La Belgique poursuit ses efforts pour garantir un accès équitable au cash sur l’ensemble du territoire. Alors que la réduction des distributeurs automatiques se poursuit dans le sillage de la numérisation bancaire, la pression des autorités se fait plus forte pour préserver ce service de base.
L’Autorité belge de la concurrence (ABC) a rendu ses conclusions sur le projet Batopin, né du regroupement des quatre grandes banques belges. Elle juge que cette initiative a porté atteinte aux droits des consommateurs et impose des mesures correctrices concrètes. L’accord qui en découle prévoit l’installation de 70 points de retrait supplémentaires d’ici à 2027.
Une injonction à rééquilibrer le réseau bancaire
Depuis 2020, les grandes banques belges — BNP Paribas Fortis, ING, KBC et Belfius — ont mis en œuvre une stratégie commune sous le nom de Batopin, visant à rationaliser la présence des distributeurs automatiques sur le territoire. Ce projet avait pour ambition de limiter les doublons, de réduire les coûts et de regrouper les automates sous une même bannière neutre, baptisée « Point Cash ». En pratique, cela s’est traduit par une baisse importante du nombre total de distributeurs, suscitant de nombreuses critiques, en particulier dans les zones rurales et peu denses.
L’Autorité belge de la concurrence a ouvert une enquête préliminaire, suivie d’une instruction approfondie, afin de déterminer si cette initiative portait préjudice aux usagers. Sa réponse est sans ambiguïté : le projet Batopin a pénalisé les consommateurs en réduisant leur accès au cash. Au lieu d’infliger une amende à l’entreprise et à ses actionnaires, l’auditeur général Damien Gerard a opté pour une solution négociée. L’accord, qu’il qualifie de « juridiquement contraignant », prévoit des engagements fermes de la part du consortium bancaire.

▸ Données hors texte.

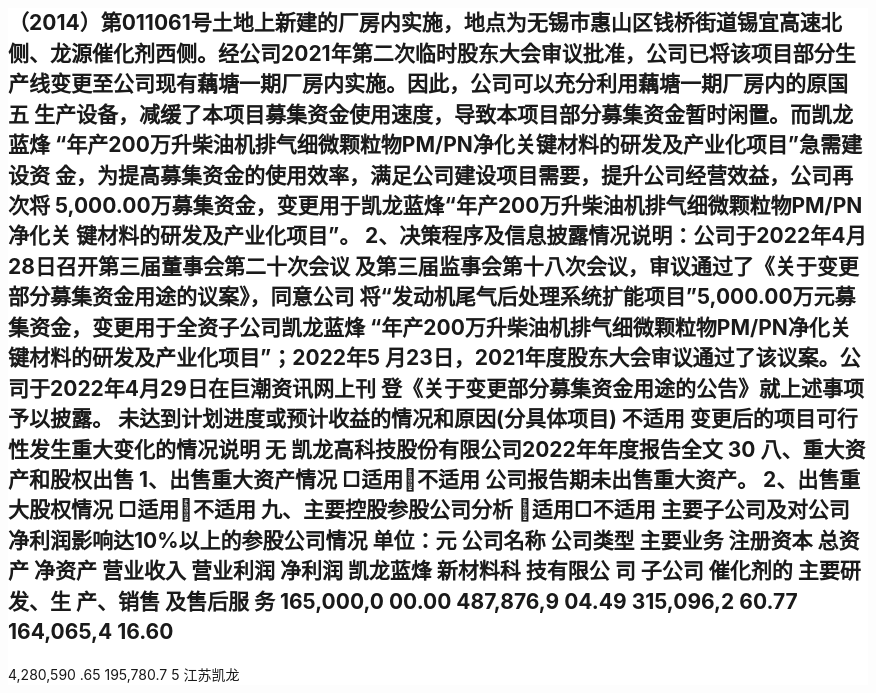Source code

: （2014）第011061号土地上新建的厂房内实施，地点为无锡市惠山区钱桥街道锡宜高速北
侧、龙源催化剂西侧。经公司2021年第二次临时股东大会审议批准，公司已将该项目部分生
产线变更至公司现有藕塘一期厂房内实施。因此，公司可以充分利用藕塘一期厂房内的原国五
生产设备，减缓了本项目募集资金使用速度，导致本项目部分募集资金暂时闲置。而凯龙蓝烽
“年产200万升柴油机排气细微颗粒物PM/PN净化关键材料的研发及产业化项目”急需建设资
金，为提高募集资金的使用效率，满足公司建设项目需要，提升公司经营效益，公司再次将
5,000.00万募集资金，变更用于凯龙蓝烽“年产200万升柴油机排气细微颗粒物PM/PN净化关
键材料的研发及产业化项目”。
2、决策程序及信息披露情况说明：公司于2022年4月28日召开第三届董事会第二十次会议
及第三届监事会第十八次会议，审议通过了《关于变更部分募集资金用途的议案》，同意公司
将“发动机尾气后处理系统扩能项目”5,000.00万元募集资金，变更用于全资子公司凯龙蓝烽
“年产200万升柴油机排气细微颗粒物PM/PN净化关键材料的研发及产业化项目”；2022年5
月23日，2021年度股东大会审议通过了该议案。公司于2022年4月29日在巨潮资讯网上刊
登《关于变更部分募集资金用途的公告》就上述事项予以披露。
未达到计划进度或预计收益的情况和原因(分具体项目)
不适用
变更后的项目可行性发生重大变化的情况说明
无
凯龙高科技股份有限公司2022年年度报告全文
30
八、重大资产和股权出售
1、出售重大资产情况
□适用不适用
公司报告期未出售重大资产。
2、出售重大股权情况
□适用不适用
九、主要控股参股公司分析
适用□不适用
主要子公司及对公司净利润影响达10%以上的参股公司情况
单位：元
公司名称
公司类型
主要业务
注册资本
总资产
净资产
营业收入
营业利润
净利润
凯龙蓝烽
新材料科
技有限公
司
子公司
催化剂的
主要研
发、生
产、销售
及售后服
务
165,000,0
00.00
487,876,9
04.49
315,096,2
60.77
164,065,4
16.60
-
4,280,590
.65
195,780.7
5
江苏凯龙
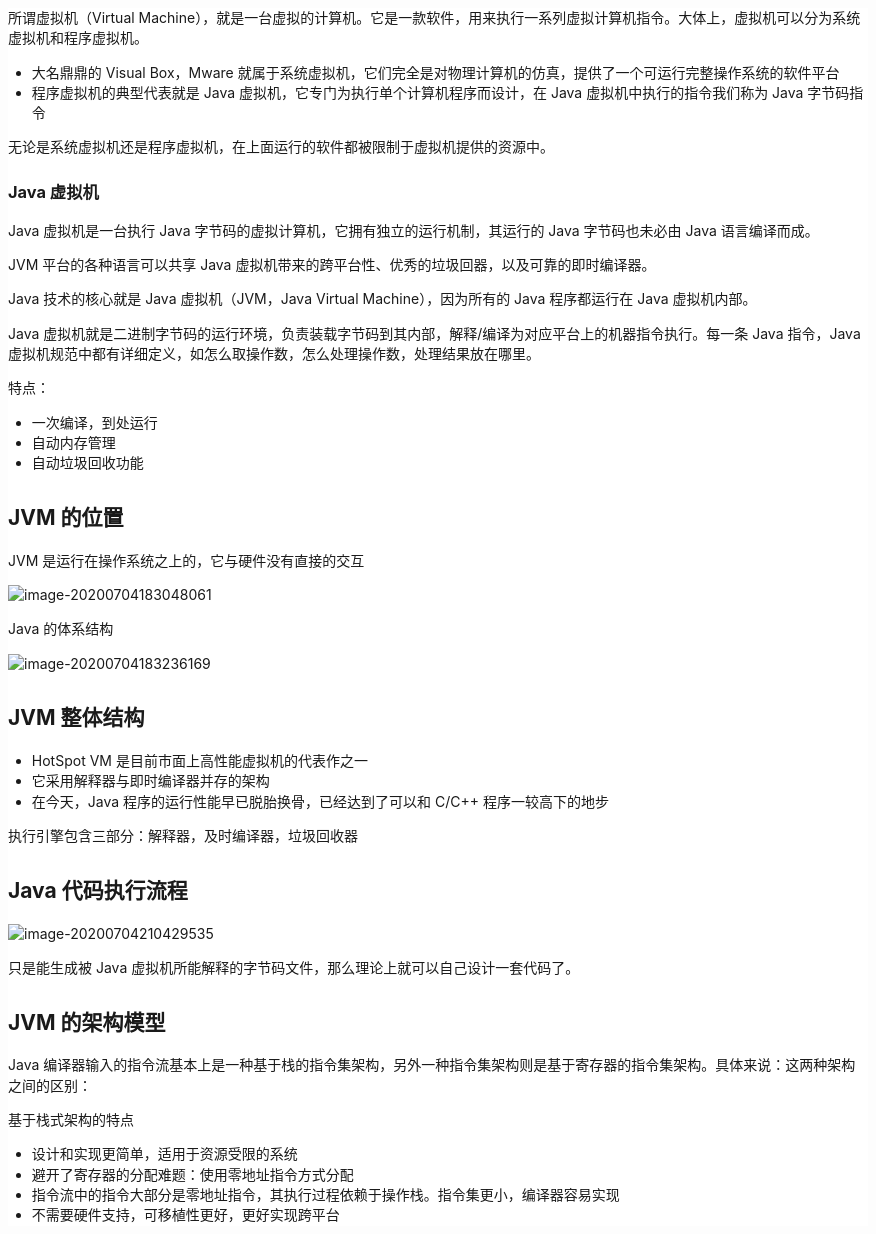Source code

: 所谓虚拟机（Virtual Machine），就是一台虚拟的计算机。它是一款软件，用来执行一系列虚拟计算机指令。大体上，虚拟机可以分为系统虚拟机和程序虚拟机。

- 大名鼎鼎的 Visual Box，Mware 就属于系统虚拟机，它们完全是对物理计算机的仿真，提供了一个可运行完整操作系统的软件平台
- 程序虚拟机的典型代表就是 Java 虚拟机，它专门为执行单个计算机程序而设计，在 Java 虚拟机中执行的指令我们称为 Java 字节码指令

无论是系统虚拟机还是程序虚拟机，在上面运行的软件都被限制于虚拟机提供的资源中。

### Java 虚拟机

Java 虚拟机是一台执行 Java 字节码的虚拟计算机，它拥有独立的运行机制，其运行的 Java 字节码也未必由 Java 语言编译而成。

JVM 平台的各种语言可以共享 Java 虚拟机带来的跨平台性、优秀的垃圾回器，以及可靠的即时编译器。

Java 技术的核心就是 Java 虚拟机（JVM，Java Virtual Machine），因为所有的 Java 程序都运行在 Java 虚拟机内部。

Java 虚拟机就是二进制字节码的运行环境，负责装载字节码到其内部，解释/编译为对应平台上的机器指令执行。每一条 Java 指令，Java 虚拟机规范中都有详细定义，如怎么取操作数，怎么处理操作数，处理结果放在哪里。

特点：

- 一次编译，到处运行
- 自动内存管理
- 自动垃圾回收功能

## JVM 的位置

JVM 是运行在操作系统之上的，它与硬件没有直接的交互

![image-20200704183048061](https://cdn.jsdelivr.net/gh/Kele-Bingtang/static/img/Java/20220115213112.png)

Java 的体系结构

![image-20200704183236169](https://cdn.jsdelivr.net/gh/Kele-Bingtang/static/img/Java/20220115213113.png)

## JVM 整体结构

- HotSpot VM 是目前市面上高性能虚拟机的代表作之一
- 它采用解释器与即时编译器并存的架构
- 在今天，Java 程序的运行性能早已脱胎换骨，已经达到了可以和 C/C++ 程序一较高下的地步

执行引擎包含三部分：解释器，及时编译器，垃圾回收器

## Java 代码执行流程

![image-20200704210429535](https://cdn.jsdelivr.net/gh/Kele-Bingtang/static/img/Java/20220115213117.png)

只是能生成被 Java 虚拟机所能解释的字节码文件，那么理论上就可以自己设计一套代码了。

## JVM 的架构模型

Java 编译器输入的指令流基本上是一种基于栈的指令集架构，另外一种指令集架构则是基于寄存器的指令集架构。具体来说：这两种架构之间的区别：

基于栈式架构的特点

- 设计和实现更简单，适用于资源受限的系统
- 避开了寄存器的分配难题：使用零地址指令方式分配
- 指令流中的指令大部分是零地址指令，其执行过程依赖于操作栈。指令集更小，编译器容易实现
- 不需要硬件支持，可移植性更好，更好实现跨平台
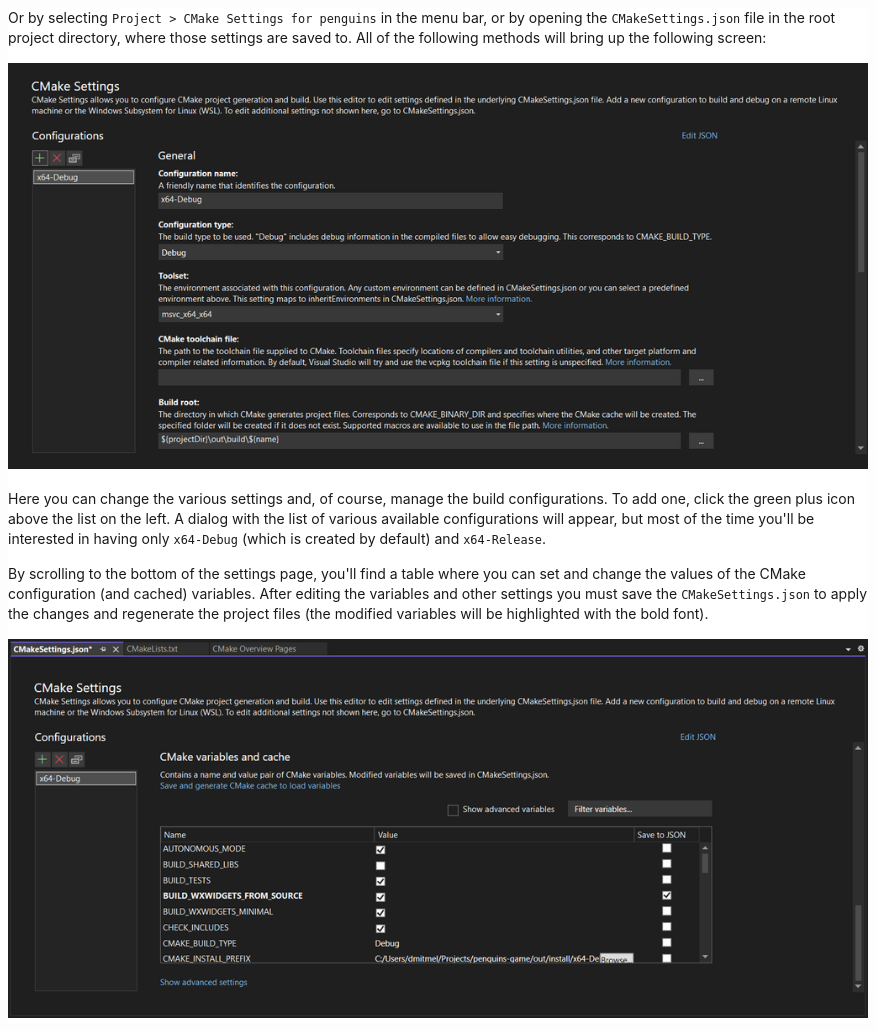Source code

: Or by selecting `Project > CMake Settings for penguins` in the menu bar, or by opening the `CMakeSettings.json` file in the root project directory, where those settings are saved to. All of the following methods will bring up the following screen:

![visual studio cmake settings](docs/vs_cmake_settings.png)

Here you can change the various settings and, of course, manage the build configurations. To add one, click the green plus icon above the list on the left. A dialog with the list of various available configurations will appear, but most of the time you'll be interested in having only `x64-Debug` (which is created by default) and `x64-Release`.

By scrolling to the bottom of the settings page, you'll find a table where you can set and change the values of the CMake configuration (and cached) variables. After editing the variables and other settings you must save the `CMakeSettings.json` to apply the changes and regenerate the project files (the modified variables will be highlighted with the bold font).

![visual studio cmake variables](docs/vs_cmake_variables.png)
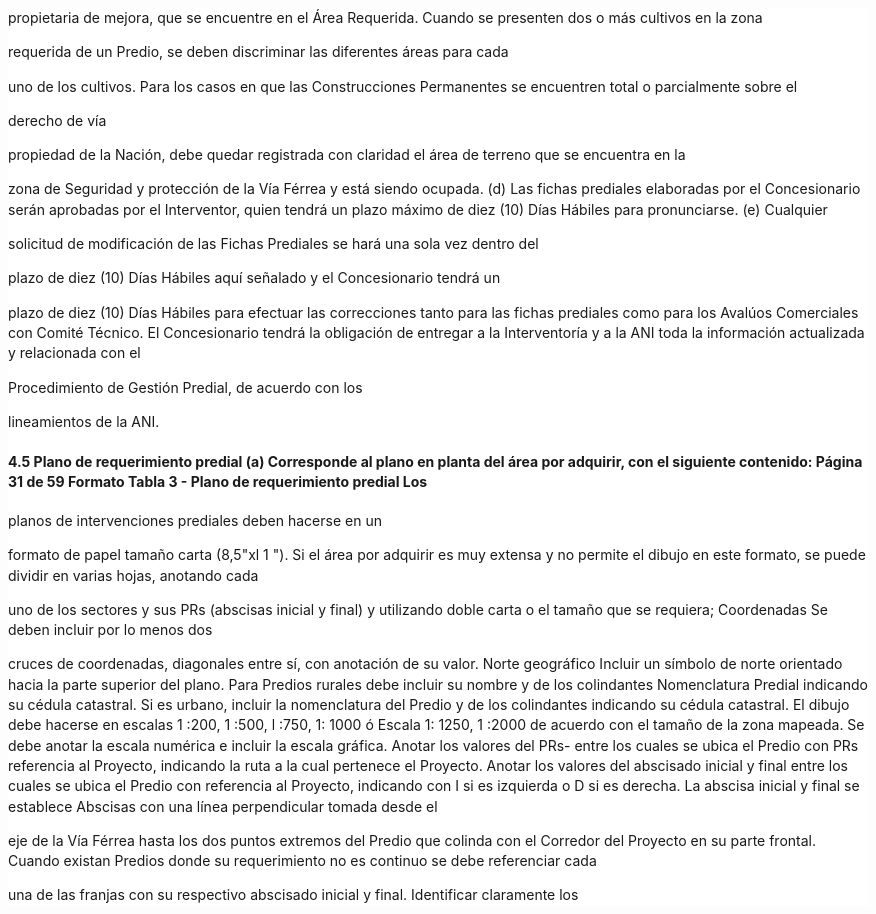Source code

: propietaria de mejora, que se encuentre en el Área Requerida. Cuando se presenten dos o más cultivos en la zona

requerida de un Predio, se deben discriminar las diferentes áreas para cada

uno de los cultivos. Para los casos en que las Construcciones Permanentes se encuentren total o parcialmente sobre el

derecho de vía

propiedad de la Nación, debe quedar registrada con claridad el área de terreno que se encuentra en la

zona de Seguridad y protección de la Vía Férrea y está siendo ocupada. (d) Las fichas prediales elaboradas por el Concesionario serán aprobadas por el Interventor, quien tendrá un plazo máximo de diez (10) Días Hábiles para pronunciarse. (e) Cualquier

solicitud de modificación de las Fichas Prediales se hará una sola vez dentro del

plazo de diez (10) Días Hábiles aquí señalado y el Concesionario tendrá un

plazo de diez (10) Días Hábiles para efectuar las correcciones tanto para las fichas prediales como para los Avalúos Comerciales con Comité Técnico. El Concesionario tendrá la obligación de entregar a la Interventoría y a la ANI toda la información actualizada y relacionada con el

Procedimiento de Gestión Predial, de acuerdo con los

lineamientos de la ANI.


#### 4.5 Plano de requerimiento predial (a) Corresponde al plano en planta del área por adquirir, con el siguiente contenido: Página 31 de 59 Formato Tabla 3 - Plano de requerimiento predial Los

planos de intervenciones prediales deben hacerse en un

formato de papel tamaño carta (8,5"xl 1 "). Si el área por adquirir es muy extensa y no permite el dibujo en este formato, se puede dividir en varias hojas, anotando cada

uno de los sectores y sus PRs (abscisas inicial y final) y utilizando doble carta o el tamaño que se requiera; Coordenadas Se deben incluir por lo menos dos

cruces de coordenadas, diagonales entre sí, con anotación de su valor. Norte geográfico Incluir un símbolo de norte orientado hacia la parte superior del plano. Para Predios rurales debe incluir su nombre y de los colindantes Nomenclatura Predial indicando su cédula catastral. Si es urbano, incluir la nomenclatura del Predio y de los colindantes indicando su cédula catastral. El dibujo debe hacerse en escalas 1 :200, 1 :500, l :750, 1: 1000 ó Escala 1: 1250, 1 :2000 de acuerdo con el tamaño de la zona mapeada. Se debe anotar la escala numérica e incluir la escala gráfica. Anotar los valores del PRs- entre los cuales se ubica el Predio con PRs referencia al Proyecto, indicando la ruta a la cual pertenece el Proyecto. Anotar los valores del abscisado inicial y final entre los cuales se ubica el Predio con referencia al Proyecto, indicando con I si es izquierda o D si es derecha. La abscisa inicial y final se establece Abscisas con una línea perpendicular tomada desde el

eje de la Vía Férrea hasta los dos puntos extremos del Predio que colinda con el Corredor del Proyecto en su parte frontal. Cuando existan Predios donde su requerimiento no es continuo se debe referenciar cada

una de las franjas con su respectivo abscisado inicial y final. Identificar claramente los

Parmi ces engagements figure l’installation de 70 nouveaux points cash d’ici à 2027, afin de rééquilibrer la couverture géographique du réseau. Ces nouveaux automates viendront s’ajouter à ceux déjà existants dans le cadre de Batopin, avec pour priorité les zones actuellement mal desservies. Cette décision s’inscrit dans une volonté plus large de garantir l’égalité d’accès à l’argent liquide, quels que soient l’âge, la situation géographique ou la familiarité numérique des citoyens.
Une approche pragmatique saluée par les acteurs publics
Selon Damien Gerard, la solution trouvée évite un contentieux lourd tout en obtenant des garanties concrètes. « L’accord scellé améliorera le quotidien des citoyens », a-t-il déclaré au journal Le Soir, en appelant le monde politique à pérenniser ce dispositif jusqu’en 2030. L’auditeur général souligne qu’il ne s’agit pas d’un simple compromis, mais d’un engagement à long terme dont les effets seront évalués et contrôlés régulièrement. L’objectif est de maintenir un réseau robuste et accessible, dans un contexte où le paiement électronique s’impose de plus en plus.
Cette vision est partagée par plusieurs acteurs du secteur public et associatif, qui voyaient dans la stratégie initiale de Batopin un désengagement préoccupant. Si la mutualisation des distributeurs pouvait se justifier économiquement, elle risquait de créer une fracture d’accès à un service encore utilisé par de nombreux citoyens. L’enquête de l’ABC a permis de documenter précisément l’impact négatif sur certaines populations, notamment les personnes âgées et les habitants de zones rurales.
Le caractère contraignant de l’accord constitue une nouveauté notable. Il impose non seulement l’ajout de nouveaux points cash, mais également une surveillance continue de leur déploiement. Cette logique de transparence et de suivi vise à s’assurer que les engagements ne restent pas théoriques. L’ABC pourra, en cas de non-respect, réactiver son pouvoir de sanction, ce qui donne à l’accord une portée effective.